“And what interest would that be?” Mike asks.
“Why, your happiness of course.” Like it’s the most obvious thing.
“Of course,” he says, and he realizes he might be coming across a bit ungrateful. Because regardless of how little Mrs. Richardson (or really anyone in Amorea) had to do with him and Sean, she does just want to see them both happy, even if it’s come at a snail’s pace, something that she’s chided him about on several different occasions. “Look, I know you’re—”
“May I use your phone?” she asks, prim and proper. “I’d be happy to pay for the expense.”
He’s amused by her and the idea of the expense of a single phone call. She would pay for it, too, because she doesn’t like owing anyone a thing. Debts aren’t something she collects, she’s told him many times before. But if someone happens to owe me a favor or two? Who am I to say no to that?
He doesn’t think she’d say no to that at all.
Being in debt to someone else is beneath her. Having others in her debt?
She’s magnanimous about it, certainly.
“Make your phone call,” Mike says. “I’m sure I owe you some way.”
“I’m sure you do,” she says. “How wonderful for you. Ladies, if you please.”
It’s only then that Mike sees their arms are filled with bundles of different shapes and sizes, and he wonders what he’s gotten himself into. The rest of the Amorea Women’s Club giggle amongst themselves as they move into the bookstore, not allowing Mike to see what’s in the bundles and bags they carry.
“No,” they tell him. “Stay away. Mrs. Richardson wouldn’t like it.”
“I’m sure she wouldn’t mind.”
They tut at him and shoo him away.
He goes back to dusting the shelves while Mrs. Richardson mutters into the phone. He hears little snatches of the conversation—Why, you’ve seen him! You absolutely must fix this!—and he thinks maybe he should be worried, but figures she has to weigh a buck ten at best and thinks he could take her if she tried to strong-arm him into anything.
She hangs up the phone and smiles at him.

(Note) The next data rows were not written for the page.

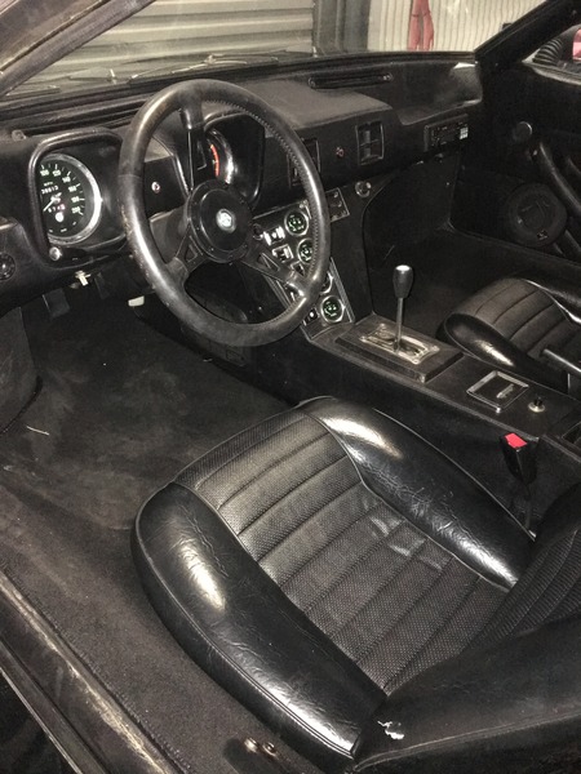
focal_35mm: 29
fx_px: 649
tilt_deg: -32.3
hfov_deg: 48.2
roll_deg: -2.9
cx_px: 290
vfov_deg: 61.7
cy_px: 387
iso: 640
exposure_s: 1/17
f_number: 2.2
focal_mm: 4.15
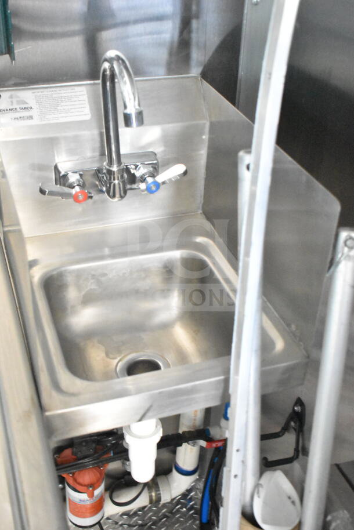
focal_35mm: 45
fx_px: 663
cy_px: 265
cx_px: 177
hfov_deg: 29.9
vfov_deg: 43.6
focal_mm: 30
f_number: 4.2
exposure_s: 1/50
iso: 14400
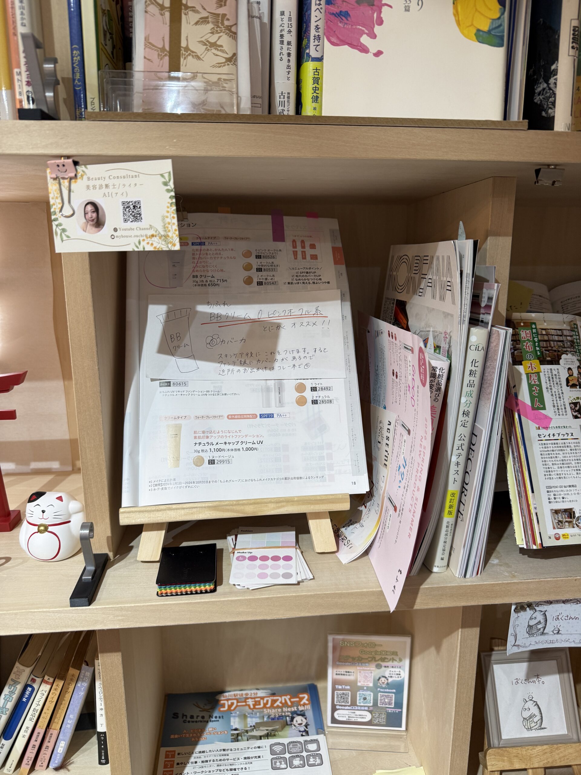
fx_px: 537
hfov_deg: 56.8
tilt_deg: -12.9
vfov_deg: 71.6
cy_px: 388
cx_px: 290
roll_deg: -0.8
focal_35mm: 24
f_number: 1.78
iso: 125
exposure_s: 1/100
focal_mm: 6.76
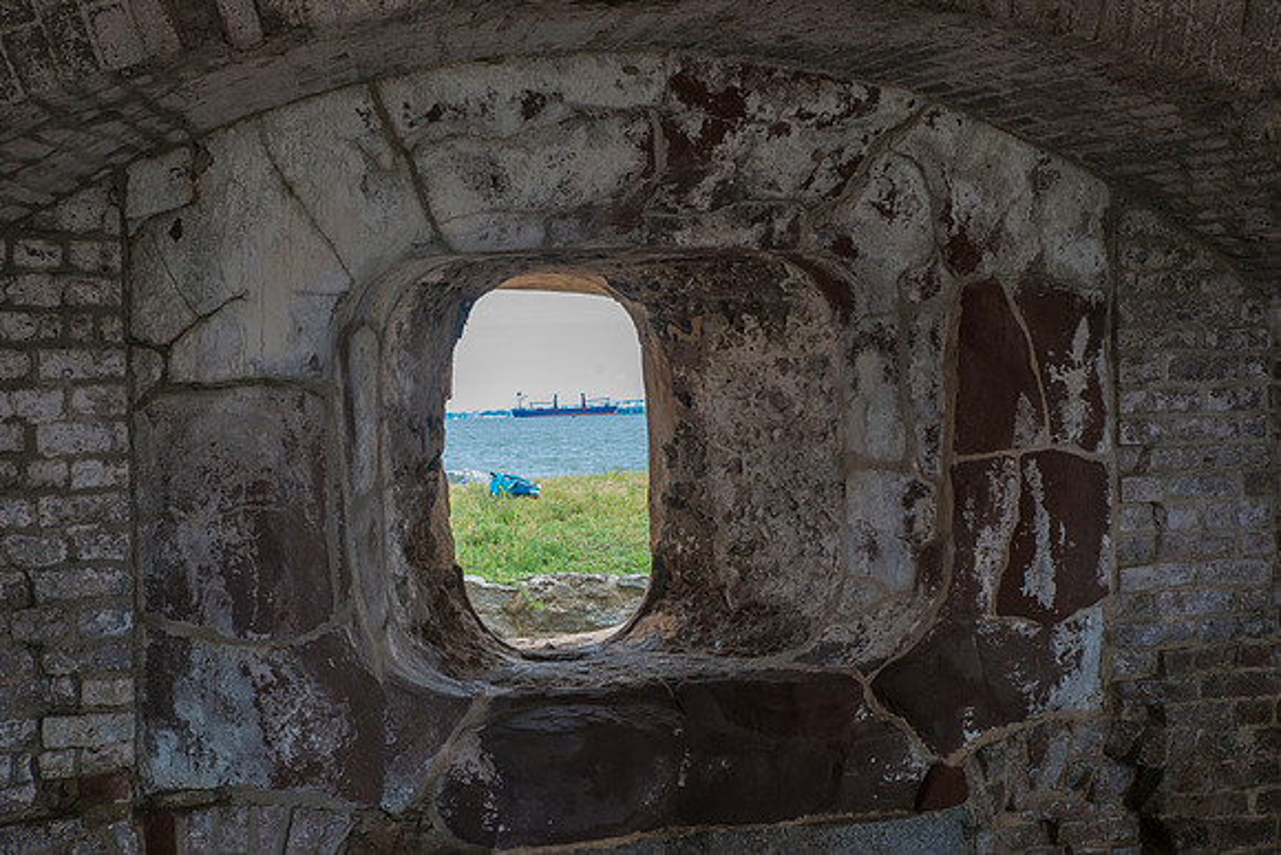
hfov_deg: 38.2
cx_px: 640
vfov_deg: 26.0
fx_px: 1851
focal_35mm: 52
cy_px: 428
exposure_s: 1/200
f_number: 10
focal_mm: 52
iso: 800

He doesn’t like that smile too much.
“You’re lucky you have me,” she says quite seriously.
MIKE’S SITTING in the office chair, brought out into the middle of the store, arms folded across his chest as he glares at everyone standing around him. “I’m not shaving it off,” he says.

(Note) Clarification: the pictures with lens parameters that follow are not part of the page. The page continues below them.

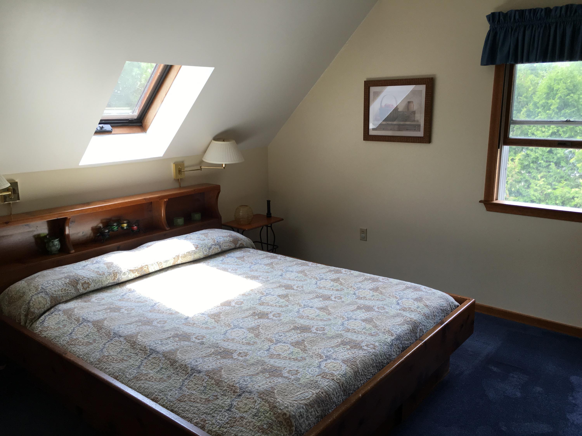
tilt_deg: -10.9
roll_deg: +0.5
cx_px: 291
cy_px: 218
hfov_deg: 61.7
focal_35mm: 29
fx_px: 488
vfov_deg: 48.2
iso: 40
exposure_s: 1/120
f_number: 2.2
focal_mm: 4.15
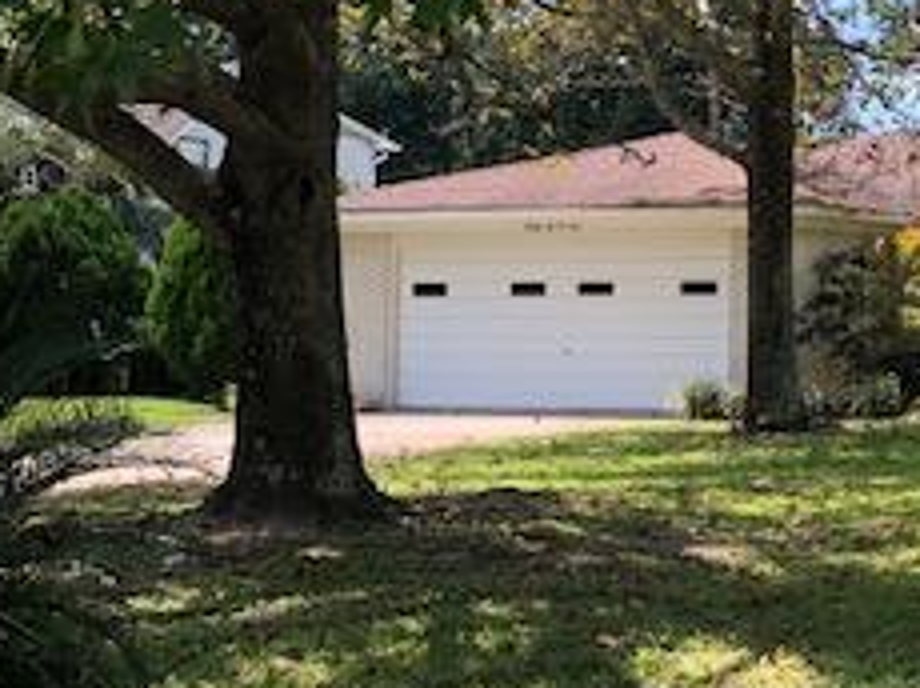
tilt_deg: +2.4
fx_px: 2071
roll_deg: +0.0
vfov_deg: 18.8
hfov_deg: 22.4
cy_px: 264
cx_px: 1196
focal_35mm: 78
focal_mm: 4
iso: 20
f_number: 1.8
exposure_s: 1/384
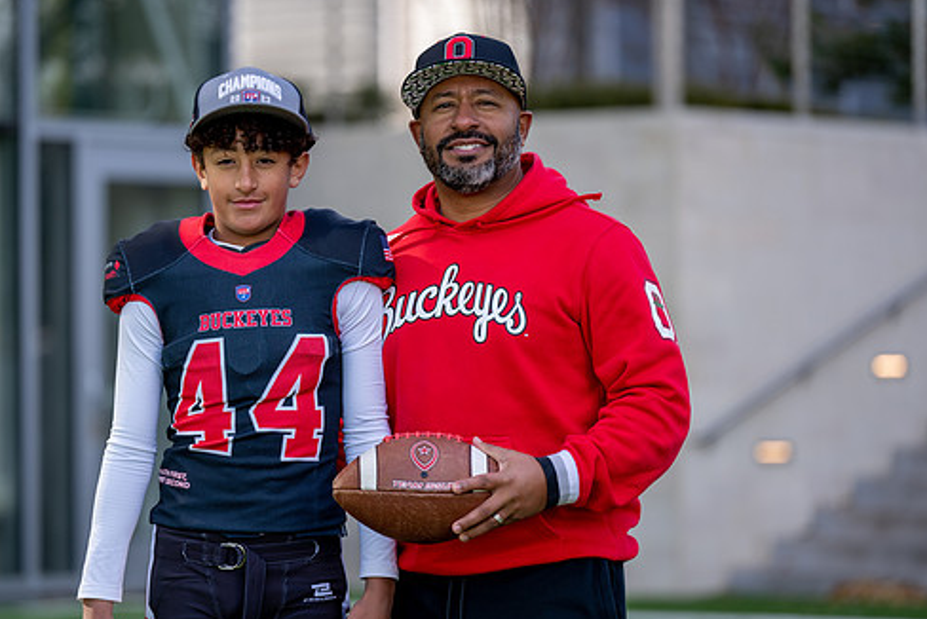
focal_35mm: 170
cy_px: 345
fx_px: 4380
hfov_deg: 12.1
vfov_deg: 8.1
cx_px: 391
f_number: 2.8
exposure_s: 1/500
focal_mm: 143
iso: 100
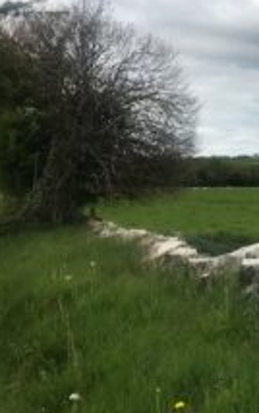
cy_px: 169
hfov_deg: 21.9
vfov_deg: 38.7
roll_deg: -0.2
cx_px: 356
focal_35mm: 52
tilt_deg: +0.3
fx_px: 586
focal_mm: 3.99
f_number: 1.8
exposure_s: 1/1597
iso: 20
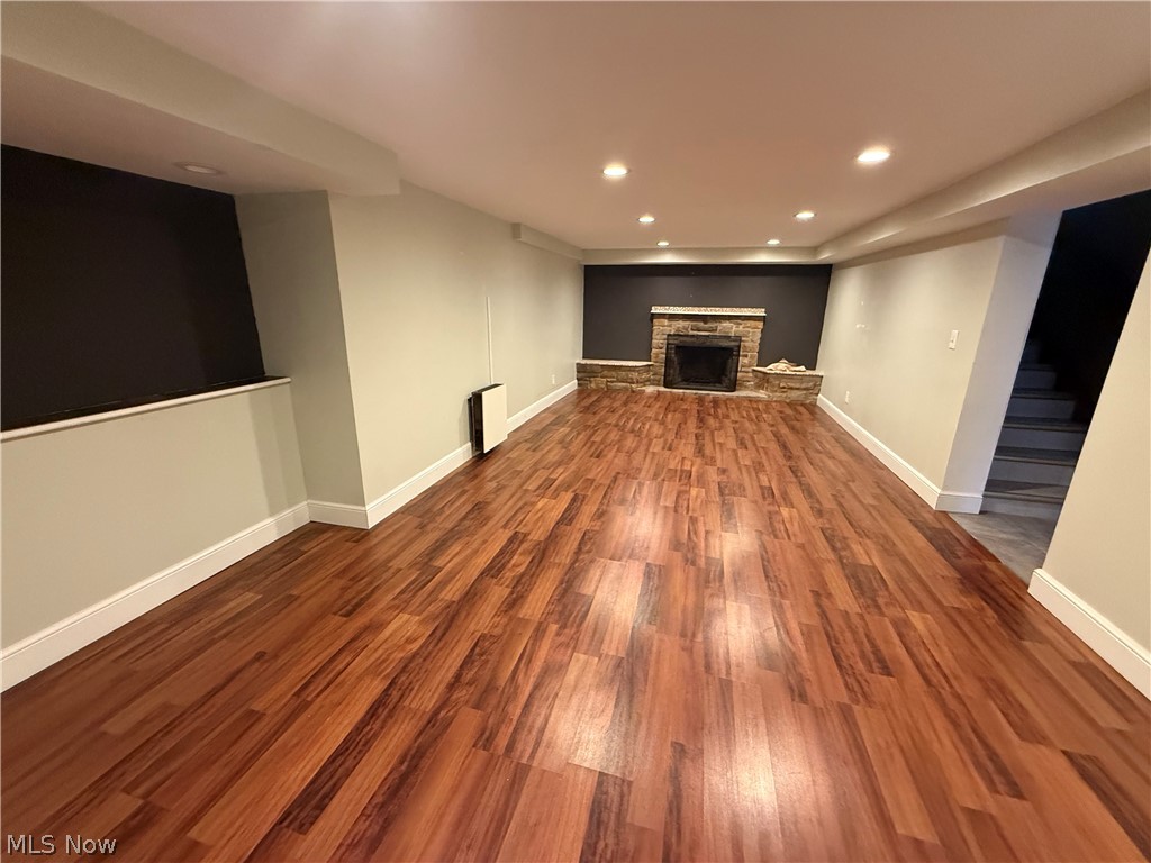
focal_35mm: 14
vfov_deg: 85.7
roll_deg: -1.0
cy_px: 432
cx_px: 576
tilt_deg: -14.0
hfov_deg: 102.1
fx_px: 466
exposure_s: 1/60
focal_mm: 2.22
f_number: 2.2
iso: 640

“I told you he wouldn’t,” Donald says, shaving kit splayed out on the counter next to them. “Even when he comes in for a trim, he’s very careful with it.”
“My goodness,” Mrs. Richardson says, like it’s the most unbelievable thing she’s ever heard. “You allow him to leave your shop looking like this? By choice? And here I was thinking he did this at home by himself. Oh, this is so much worse than I ever thought. How you’ve gotten this far shows just how forgiving that young man of yours truly is. Shave it! Shave it all off.”
“You come near me with that thing,” Mike says, turning his glare to Donald, “and I’ll tell the others you’re counting cards at poker night.”
“Well, I never,” Mrs. Richardson says. “What a terrible thing to do, Donald Franklin. Cheating at cards? I’ve never even heard of such a thing.”
“I’m more scared of her than I am of you,” Donald tells Mike. “You can hurt me physically. She can hurt me emotionally.”
“And I would do it, too,” she says, and the ladies titter behind her in agreement.
“Well maybe Sean likes it,” Mike says, struggling valiantly not to blush. He’s thirty-six years old, for god’s sake. He doesn’t have to justify himself to anyone. He scratches his wrist and refuses to meet anyone’s gaze. “You ever think of that?”
“Well, I suppose there’s no accounting for taste,” Mrs. Richardson says with a proper sniff.
“How about a trim?” Donald says, intervening before Mike’s lips even start twitching. “A trim that brings him from mountain man to debonair bookseller. Why, I think that sounds like the perfect compromise!”
Mrs. Richardson gives a rather unladylike snort. “The Good Book shows us that miracles are possible, so I suppose I can attempt to believe in one now.”
“It’s not that bad,” Mike says. Sure, he’s been lax as of late, and maybe he didn’t pay as close attention this morning as he normally does, but he was distracted. That stupid dream was rolling around his head and he’d decided to forgo coffee at the diner this morning, knowing Oscar would give him shit for looking like he did. But then he frowned at himself in the mirror, replaying that thought over in his head, because he doesn’t know any Oscar, it’s Walter who he sees at the diner, and Walter’s as sweet as they come, never giving anyone shit.